WORK REQUIRED
Pull every line containing "eventos" from the listing.

RECORDS FOR THE TASK
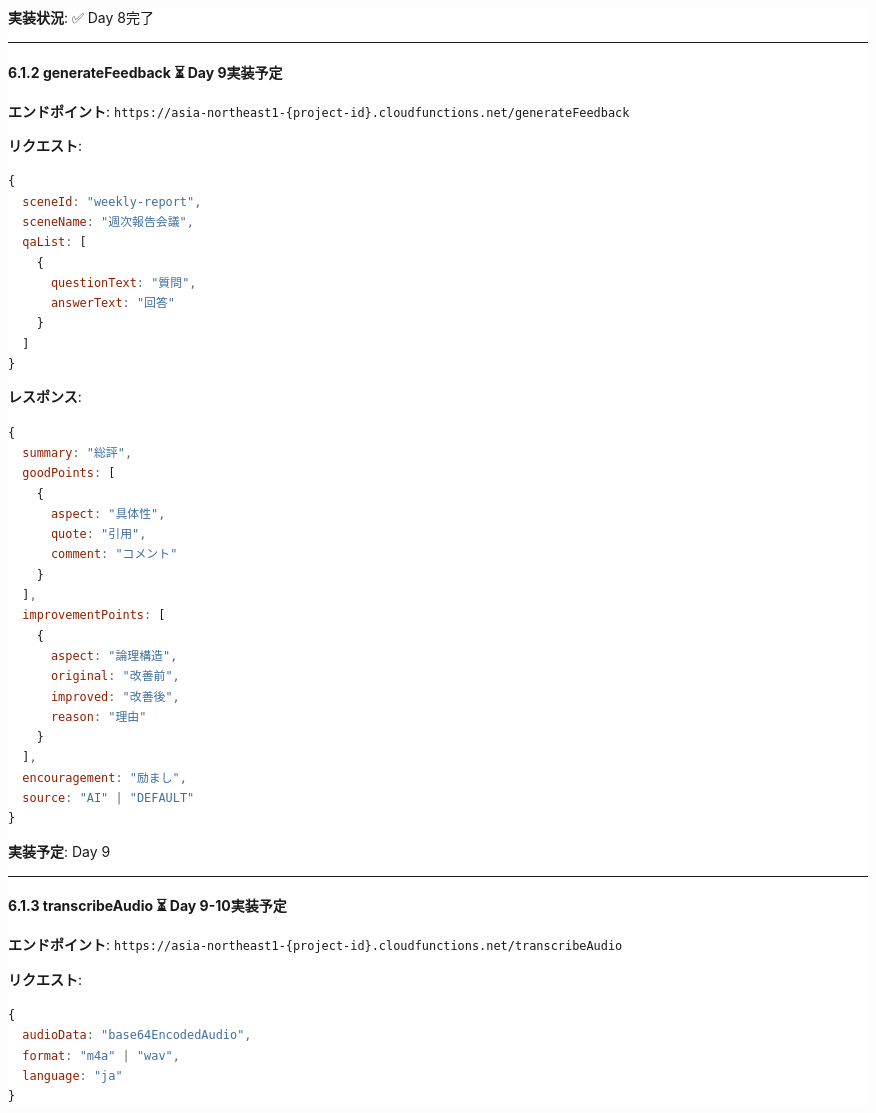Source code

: **実装状況**: ✅ Day 8完了

---

#### 6.1.2 generateFeedback ⏳ Day 9実装予定

**エンドポイント**: `https://asia-northeast1-{project-id}.cloudfunctions.net/generateFeedback`

**リクエスト**:
```javascript
{
  sceneId: "weekly-report",
  sceneName: "週次報告会議",
  qaList: [
    {
      questionText: "質問",
      answerText: "回答"
    }
  ]
}
```

**レスポンス**:
```javascript
{
  summary: "総評",
  goodPoints: [
    {
      aspect: "具体性",
      quote: "引用",
      comment: "コメント"
    }
  ],
  improvementPoints: [
    {
      aspect: "論理構造",
      original: "改善前",
      improved: "改善後",
      reason: "理由"
    }
  ],
  encouragement: "励まし",
  source: "AI" | "DEFAULT"
}
```

**実装予定**: Day 9

---

#### 6.1.3 transcribeAudio ⏳ Day 9-10実装予定

**エンドポイント**: `https://asia-northeast1-{project-id}.cloudfunctions.net/transcribeAudio`

**リクエスト**:
```javascript
{
  audioData: "base64EncodedAudio",
  format: "m4a" | "wav",
  language: "ja"
}
```
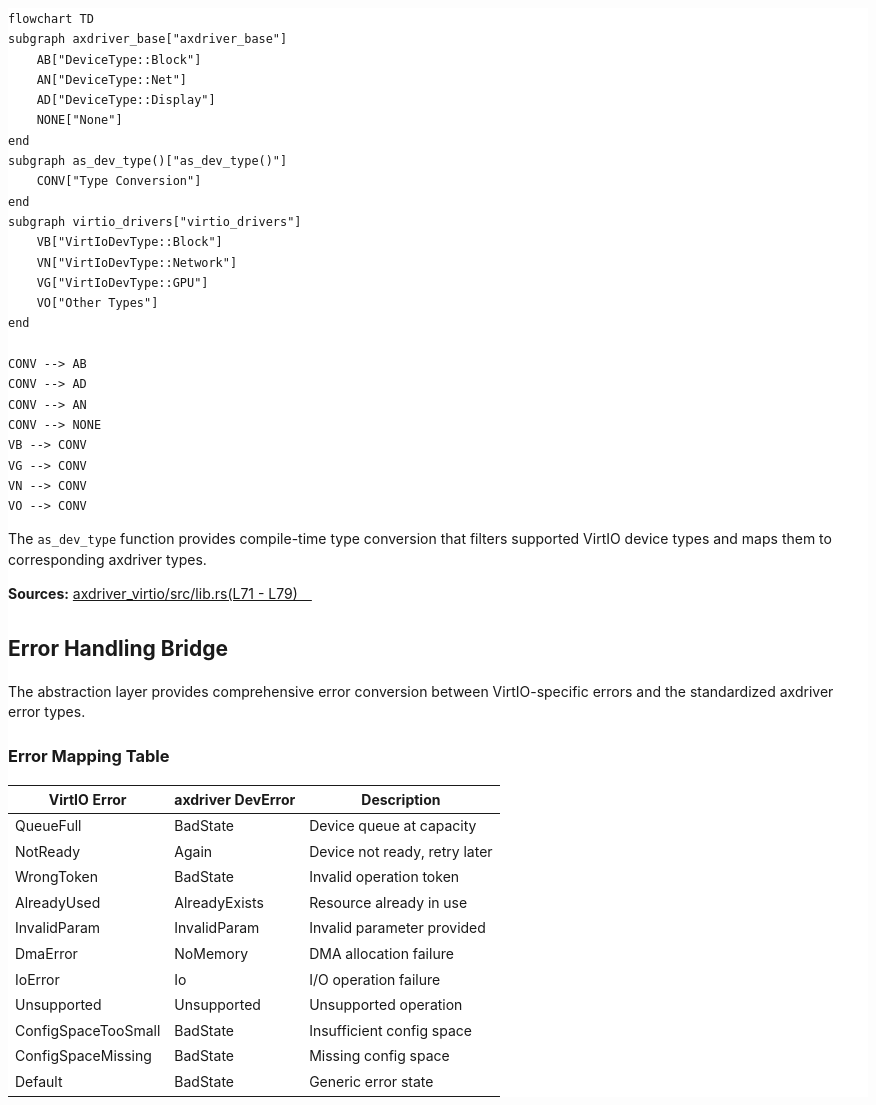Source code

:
 ```mermaid
flowchart TD
subgraph axdriver_base["axdriver_base"]
    AB["DeviceType::Block"]
    AN["DeviceType::Net"]
    AD["DeviceType::Display"]
    NONE["None"]
end
subgraph as_dev_type()["as_dev_type()"]
    CONV["Type Conversion"]
end
subgraph virtio_drivers["virtio_drivers"]
    VB["VirtIoDevType::Block"]
    VN["VirtIoDevType::Network"]
    VG["VirtIoDevType::GPU"]
    VO["Other Types"]
end

CONV --> AB
CONV --> AD
CONV --> AN
CONV --> NONE
VB --> CONV
VG --> CONV
VN --> CONV
VO --> CONV
```

The `as_dev_type` function provides compile-time type conversion that filters supported VirtIO device types and maps them to corresponding axdriver types.

**Sources:** [axdriver_virtio/src/lib.rs(L71 - L79)&emsp;](https://github.com/arceos-org/axdriver_crates/blob/84eb2170/axdriver_virtio/src/lib.rs#L71-L79)

## Error Handling Bridge

The abstraction layer provides comprehensive error conversion between VirtIO-specific errors and the standardized axdriver error types.

### Error Mapping Table

|VirtIO Error|axdriver DevError|Description|
| --- | --- | --- |
|QueueFull|BadState|Device queue at capacity|
|NotReady|Again|Device not ready, retry later|
|WrongToken|BadState|Invalid operation token|
|AlreadyUsed|AlreadyExists|Resource already in use|
|InvalidParam|InvalidParam|Invalid parameter provided|
|DmaError|NoMemory|DMA allocation failure|
|IoError|Io|I/O operation failure|
|Unsupported|Unsupported|Unsupported operation|
|ConfigSpaceTooSmall|BadState|Insufficient config space|
|ConfigSpaceMissing|BadState|Missing config space|
|Default|BadState|Generic error state|
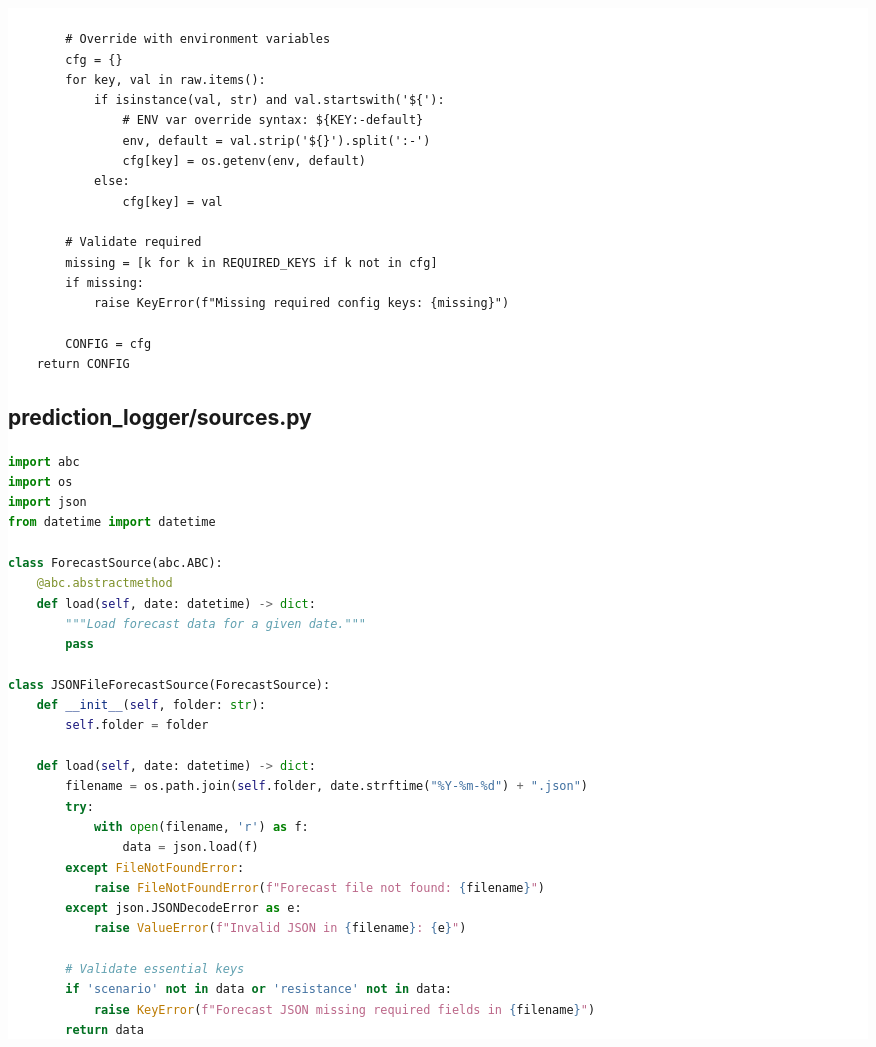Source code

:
 ```

        # Override with environment variables
        cfg = {}
        for key, val in raw.items():
            if isinstance(val, str) and val.startswith('${'):
                # ENV var override syntax: ${KEY:-default}
                env, default = val.strip('${}').split(':-')
                cfg[key] = os.getenv(env, default)
            else:
                cfg[key] = val

        # Validate required
        missing = [k for k in REQUIRED_KEYS if k not in cfg]
        if missing:
            raise KeyError(f"Missing required config keys: {missing}")

        CONFIG = cfg
    return CONFIG
```

## prediction_logger/sources.py
```python
import abc
import os
import json
from datetime import datetime

class ForecastSource(abc.ABC):
    @abc.abstractmethod
    def load(self, date: datetime) -> dict:
        """Load forecast data for a given date."""
        pass

class JSONFileForecastSource(ForecastSource):
    def __init__(self, folder: str):
        self.folder = folder

    def load(self, date: datetime) -> dict:
        filename = os.path.join(self.folder, date.strftime("%Y-%m-%d") + ".json")
        try:
            with open(filename, 'r') as f:
                data = json.load(f)
        except FileNotFoundError:
            raise FileNotFoundError(f"Forecast file not found: {filename}")
        except json.JSONDecodeError as e:
            raise ValueError(f"Invalid JSON in {filename}: {e}")

        # Validate essential keys
        if 'scenario' not in data or 'resistance' not in data:
            raise KeyError(f"Forecast JSON missing required fields in {filename}")
        return data
```
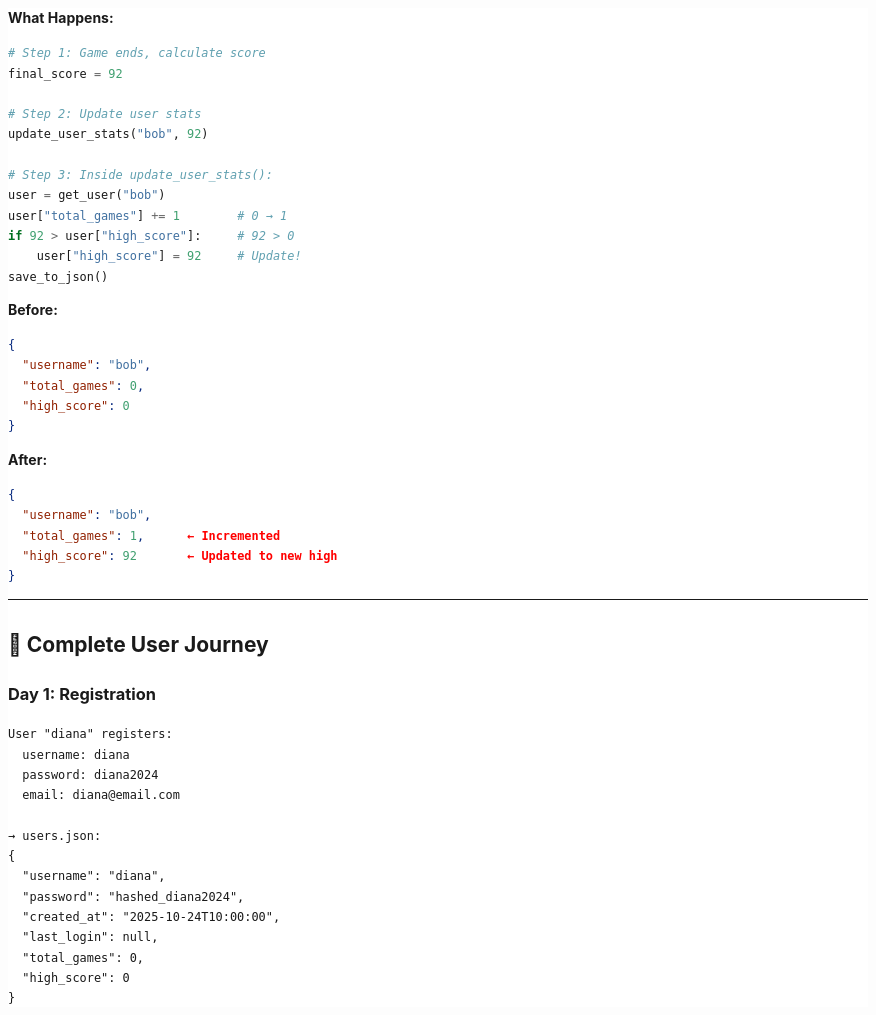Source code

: **What Happens:**
```python
# Step 1: Game ends, calculate score
final_score = 92

# Step 2: Update user stats
update_user_stats("bob", 92)

# Step 3: Inside update_user_stats():
user = get_user("bob")
user["total_games"] += 1        # 0 → 1
if 92 > user["high_score"]:     # 92 > 0
    user["high_score"] = 92     # Update!
save_to_json()
```

**Before:**
```json
{
  "username": "bob",
  "total_games": 0,
  "high_score": 0
}
```

**After:**
```json
{
  "username": "bob",
  "total_games": 1,      ← Incremented
  "high_score": 92       ← Updated to new high
}
```

---

## 🔄 Complete User Journey

### Day 1: Registration
```
User "diana" registers:
  username: diana
  password: diana2024
  email: diana@email.com
  
→ users.json:
{
  "username": "diana",
  "password": "hashed_diana2024",
  "created_at": "2025-10-24T10:00:00",
  "last_login": null,
  "total_games": 0,
  "high_score": 0
}
```
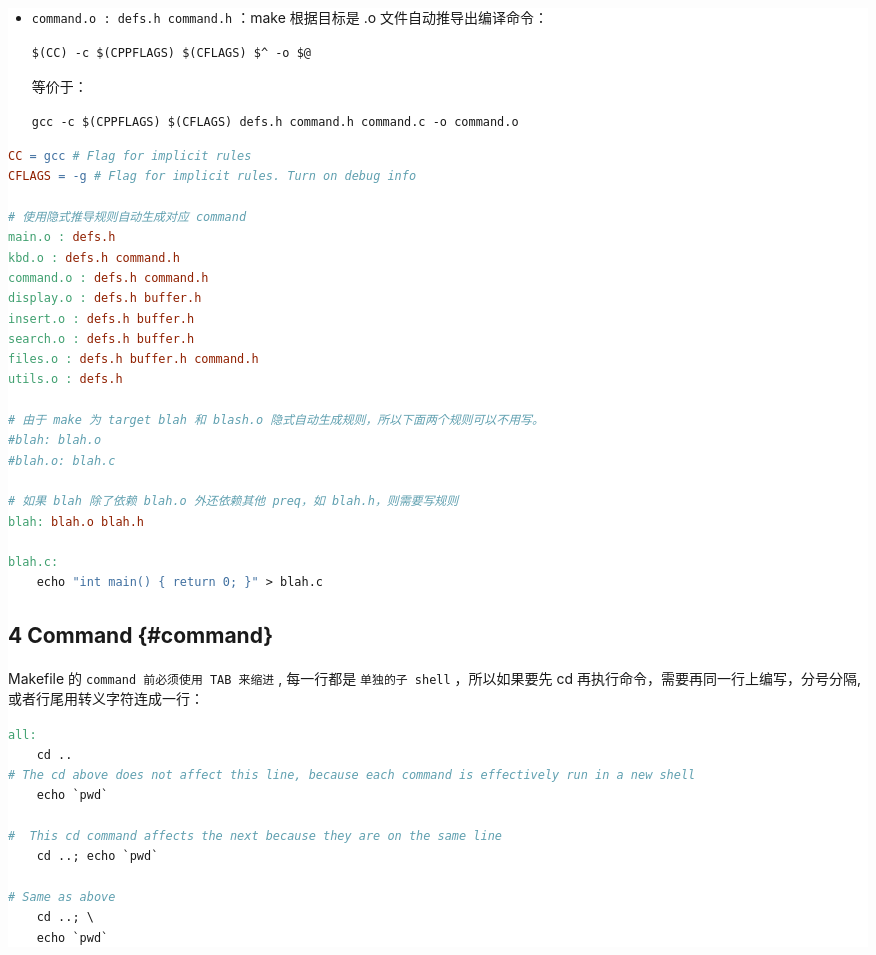 -   `command.o : defs.h command.h` ：make 根据目标是 .o 文件自动推导出编译命令：

    ```text
    $(CC) -c $(CPPFLAGS) $(CFLAGS) $^ -o $@
    ```

    等价于：

    ```text
    gcc -c $(CPPFLAGS) $(CFLAGS) defs.h command.h command.c -o command.o
    ```



```makefile
CC = gcc # Flag for implicit rules
CFLAGS = -g # Flag for implicit rules. Turn on debug info

# 使用隐式推导规则自动生成对应 command
main.o : defs.h
kbd.o : defs.h command.h
command.o : defs.h command.h
display.o : defs.h buffer.h
insert.o : defs.h buffer.h
search.o : defs.h buffer.h
files.o : defs.h buffer.h command.h
utils.o : defs.h

# 由于 make 为 target blah 和 blash.o 隐式自动生成规则，所以下面两个规则可以不用写。
#blah: blah.o
#blah.o: blah.c

# 如果 blah 除了依赖 blah.o 外还依赖其他 preq，如 blah.h，则需要写规则
blah: blah.o blah.h

blah.c:
	echo "int main() { return 0; }" > blah.c
```


## <span class="section-num">4</span> Command {#command}

Makefile 的 `command 前必须使用 TAB 来缩进` , 每一行都是 `单独的子 shell` ，所以如果要先 cd 再执行命令，需要再同一行上编写，分号分隔, 或者行尾用转义字符连成一行：

```makefile
all:
	cd ..
# The cd above does not affect this line, because each command is effectively run in a new shell
	echo `pwd`

#  This cd command affects the next because they are on the same line
	cd ..; echo `pwd`

# Same as above
	cd ..; \
	echo `pwd`
```
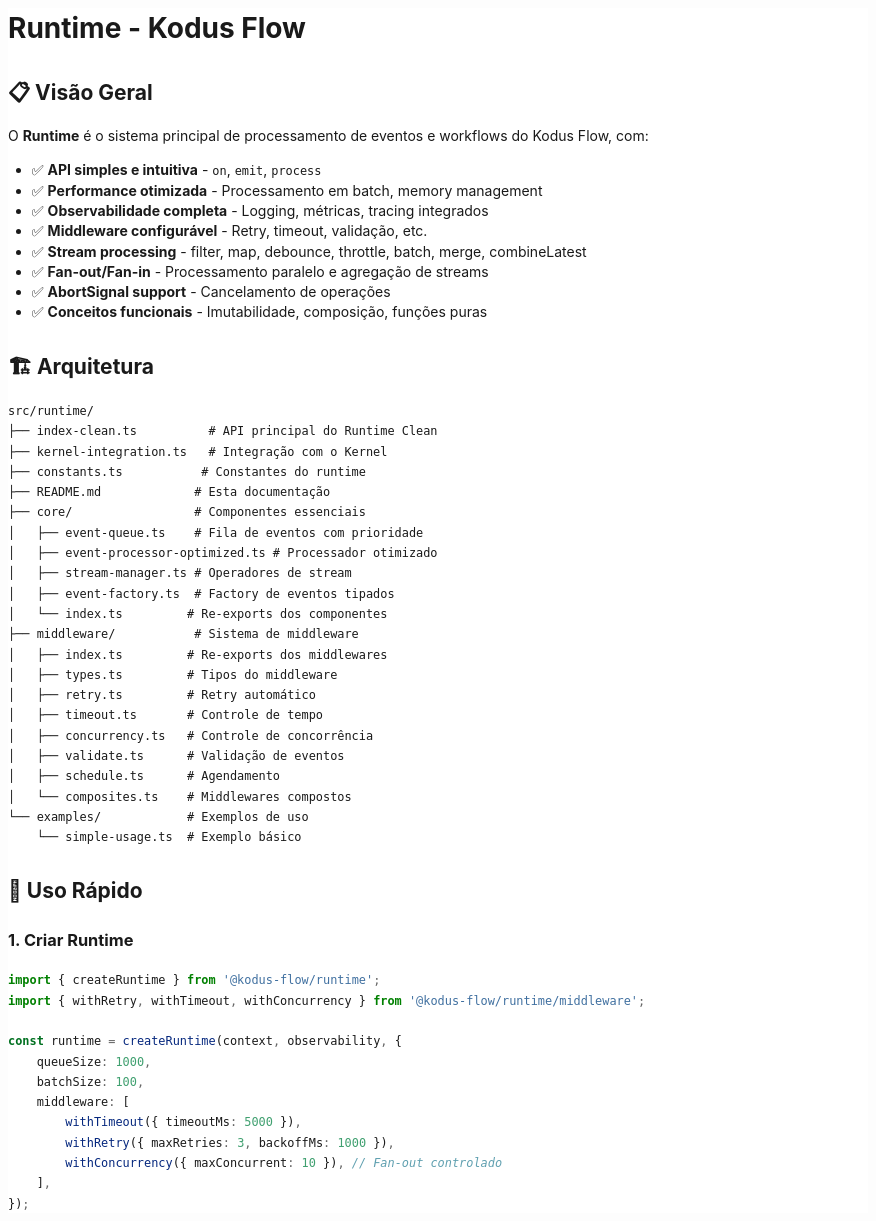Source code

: # Runtime - Kodus Flow

## 📋 Visão Geral

O **Runtime** é o sistema principal de processamento de eventos e workflows do Kodus Flow, com:

- ✅ **API simples e intuitiva** - `on`, `emit`, `process`
- ✅ **Performance otimizada** - Processamento em batch, memory management
- ✅ **Observabilidade completa** - Logging, métricas, tracing integrados
- ✅ **Middleware configurável** - Retry, timeout, validação, etc.
- ✅ **Stream processing** - filter, map, debounce, throttle, batch, merge, combineLatest
- ✅ **Fan-out/Fan-in** - Processamento paralelo e agregação de streams
- ✅ **AbortSignal support** - Cancelamento de operações
- ✅ **Conceitos funcionais** - Imutabilidade, composição, funções puras

## 🏗️ Arquitetura

```
src/runtime/
├── index-clean.ts          # API principal do Runtime Clean
├── kernel-integration.ts   # Integração com o Kernel
├── constants.ts           # Constantes do runtime
├── README.md             # Esta documentação
├── core/                 # Componentes essenciais
│   ├── event-queue.ts    # Fila de eventos com prioridade
│   ├── event-processor-optimized.ts # Processador otimizado
│   ├── stream-manager.ts # Operadores de stream
│   ├── event-factory.ts  # Factory de eventos tipados
│   └── index.ts         # Re-exports dos componentes
├── middleware/           # Sistema de middleware
│   ├── index.ts         # Re-exports dos middlewares
│   ├── types.ts         # Tipos do middleware
│   ├── retry.ts         # Retry automático
│   ├── timeout.ts       # Controle de tempo
│   ├── concurrency.ts   # Controle de concorrência
│   ├── validate.ts      # Validação de eventos
│   ├── schedule.ts      # Agendamento
│   └── composites.ts    # Middlewares compostos
└── examples/            # Exemplos de uso
    └── simple-usage.ts  # Exemplo básico
```

## 🚀 Uso Rápido

### 1. Criar Runtime

```typescript
import { createRuntime } from '@kodus-flow/runtime';
import { withRetry, withTimeout, withConcurrency } from '@kodus-flow/runtime/middleware';

const runtime = createRuntime(context, observability, {
    queueSize: 1000,
    batchSize: 100,
    middleware: [
        withTimeout({ timeoutMs: 5000 }),
        withRetry({ maxRetries: 3, backoffMs: 1000 }),
        withConcurrency({ maxConcurrent: 10 }), // Fan-out controlado
    ],
});
```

WRITTEN ANSWER
O **Runtime** é o sistema principal de processamento de eventos e workflows do Kodus Flow, com:
│   ├── event-queue.ts    # Fila de eventos com prioridade
│   ├── event-factory.ts  # Factory de eventos tipados
│   ├── validate.ts      # Validação de eventos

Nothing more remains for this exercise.